Philippa Edmunds's picture

Last week, MEPs in the EU Transport Committee voted to reject further cross-border use of so-called 'mega trucks'- huge lorries 82ft (25 metres) long, which are bad for congestion, bad for safety and bad for road maintenance. Crucially, mega trucks would also devastate rail freight, the low carbon, energy efficient, safer alternative, encouraging freight off rail onto the roads.

The European Commission admitted that mega trucks, which are three times as long as a double decker bus and equivalent in weight to 52 cars, are more dangerous than existing HGVs. In the UK, current trucks are involved in 52% of fatal motorway accidents even though they only make up 11% of the traffic, so increasing their size and weight would be madness.

As it is, lorries are paying for only between a third and two-thirds of the damage they inflict on society in terms of road collisions, congestion, road damage, environmental pollution and impact on other road users, leaving taxpayers to pick up the rest of the bill. Introducing mega trucks would exacerbate this situation, and the case for them has not been made. How can even bigger trucks be justified when existing ones continue to drive around partially empty much of the time?

This was a crucial stage in the campaign against these massive 'travelling warehouses'. MEPs have rightly stated that detailed research to establish the full safety, road congestion and pollution impacts of these massive vehicles must be carried out before further international transport is allowed.

We are pleased that the UK Government has already said it will not allow mega trucks to circulate here in the UK. However, we know that it would come under huge pressure from the road haulage industry on competition grounds to allow mega trucks to operate here once they are allowed to travel internationally.

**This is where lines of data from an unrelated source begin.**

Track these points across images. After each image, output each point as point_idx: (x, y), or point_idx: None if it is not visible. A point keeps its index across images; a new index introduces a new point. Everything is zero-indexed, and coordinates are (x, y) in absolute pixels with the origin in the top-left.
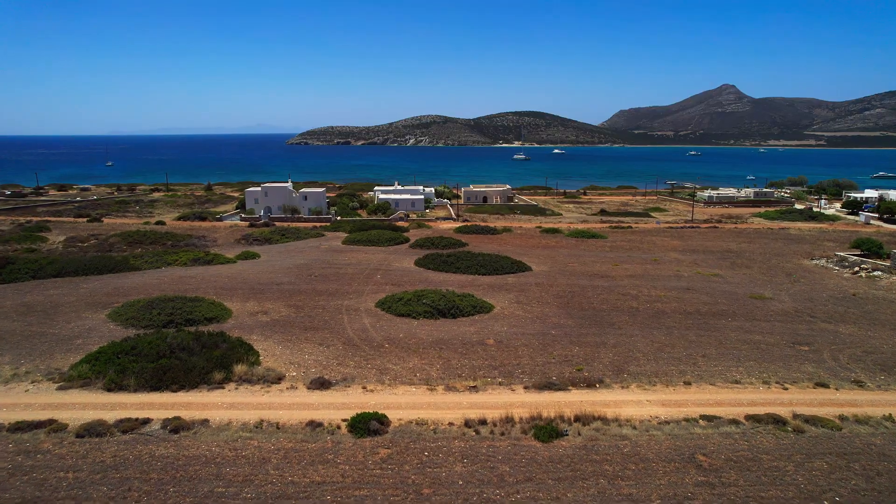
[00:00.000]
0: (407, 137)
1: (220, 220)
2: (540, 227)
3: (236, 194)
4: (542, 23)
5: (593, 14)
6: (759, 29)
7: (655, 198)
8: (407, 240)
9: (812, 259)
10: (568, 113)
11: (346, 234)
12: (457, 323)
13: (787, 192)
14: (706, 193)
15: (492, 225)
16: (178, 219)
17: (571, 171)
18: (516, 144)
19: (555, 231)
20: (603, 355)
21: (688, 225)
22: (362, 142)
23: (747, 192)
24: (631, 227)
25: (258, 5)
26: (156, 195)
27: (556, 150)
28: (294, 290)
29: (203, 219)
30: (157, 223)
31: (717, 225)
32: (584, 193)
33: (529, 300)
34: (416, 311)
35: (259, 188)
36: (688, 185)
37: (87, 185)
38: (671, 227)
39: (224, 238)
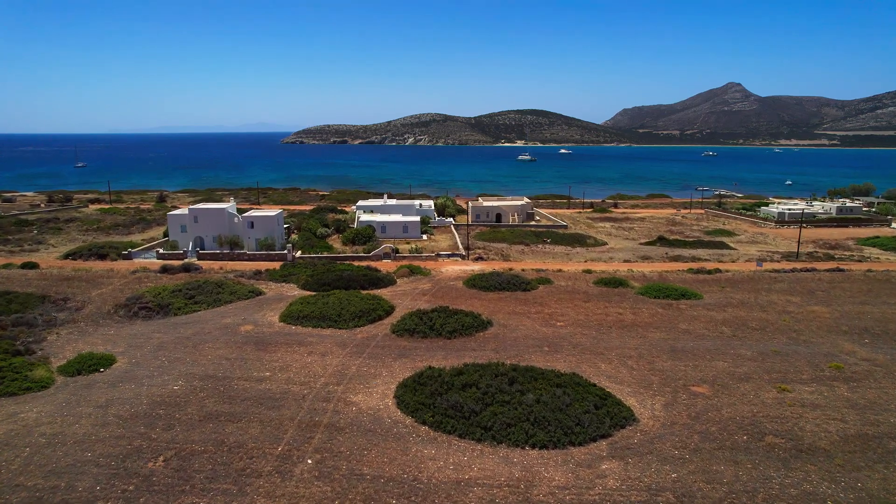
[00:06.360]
0: (406, 136)
1: (129, 257)
2: (589, 270)
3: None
4: (544, 19)
5: (595, 10)
6: (765, 26)
7: (703, 212)
8: (389, 310)
9: None
10: (570, 111)
11: (296, 291)
12: None
13: (860, 204)
14: (774, 208)
15: (519, 269)
16: (69, 255)
17: (584, 174)
18: (519, 144)
19: (617, 283)
20: None
21: (800, 266)
22: (359, 141)
23: (826, 207)
24: (720, 271)
25: (259, 4)
26: (90, 208)
27: (563, 150)
28: None
29: (103, 256)
30: (25, 265)
31: (839, 265)
32: (616, 205)
33: None
34: None
35: (186, 211)
36: (722, 191)
37: (14, 194)
38: (777, 271)
39: (101, 301)
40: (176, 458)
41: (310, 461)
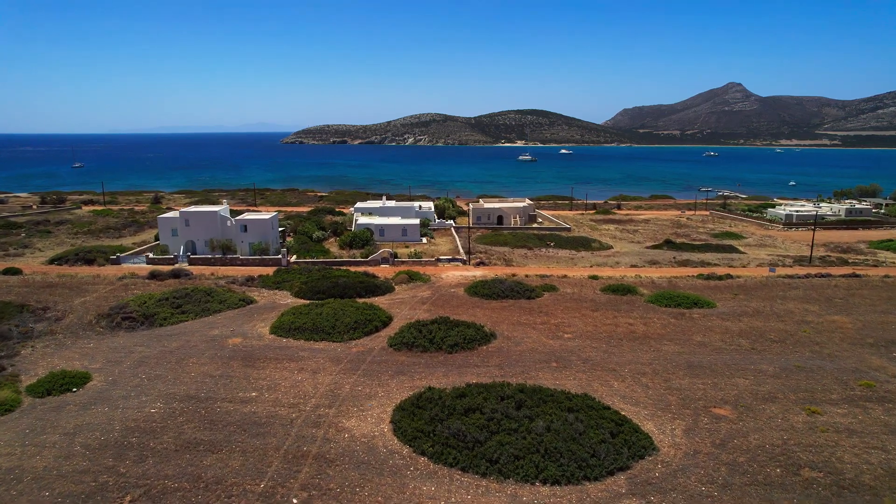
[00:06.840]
0: (405, 136)
1: (117, 261)
2: (596, 276)
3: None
4: (544, 19)
5: (595, 10)
6: (765, 26)
7: (708, 213)
8: (386, 321)
9: None
10: (570, 111)
11: (289, 299)
12: None
13: (869, 205)
14: (782, 210)
15: (522, 274)
16: (54, 260)
17: (586, 175)
18: (519, 144)
19: (626, 290)
20: None
21: (814, 272)
22: (359, 141)
23: (834, 208)
24: (731, 276)
25: (259, 4)
26: (82, 210)
27: (564, 151)
28: None
29: (90, 261)
30: (7, 271)
31: (855, 271)
32: (619, 207)
33: None
34: None
35: (177, 214)
36: (726, 192)
37: (7, 195)
38: (791, 277)
39: (83, 311)
40: (145, 497)
41: (295, 501)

Our Government has already caved in to road haulage industry pressure and allowed trials of 7ft longer trucks which have bigger tail swings, bigger blind spots and inferior maneuverability.

So this vote in Brussels was absolutely crucial. But the debate is not over. Now the vote has to be confirmed by the plenary of the European Parliament in April, before individual Members States will then have their say, and we will be there every step of the way.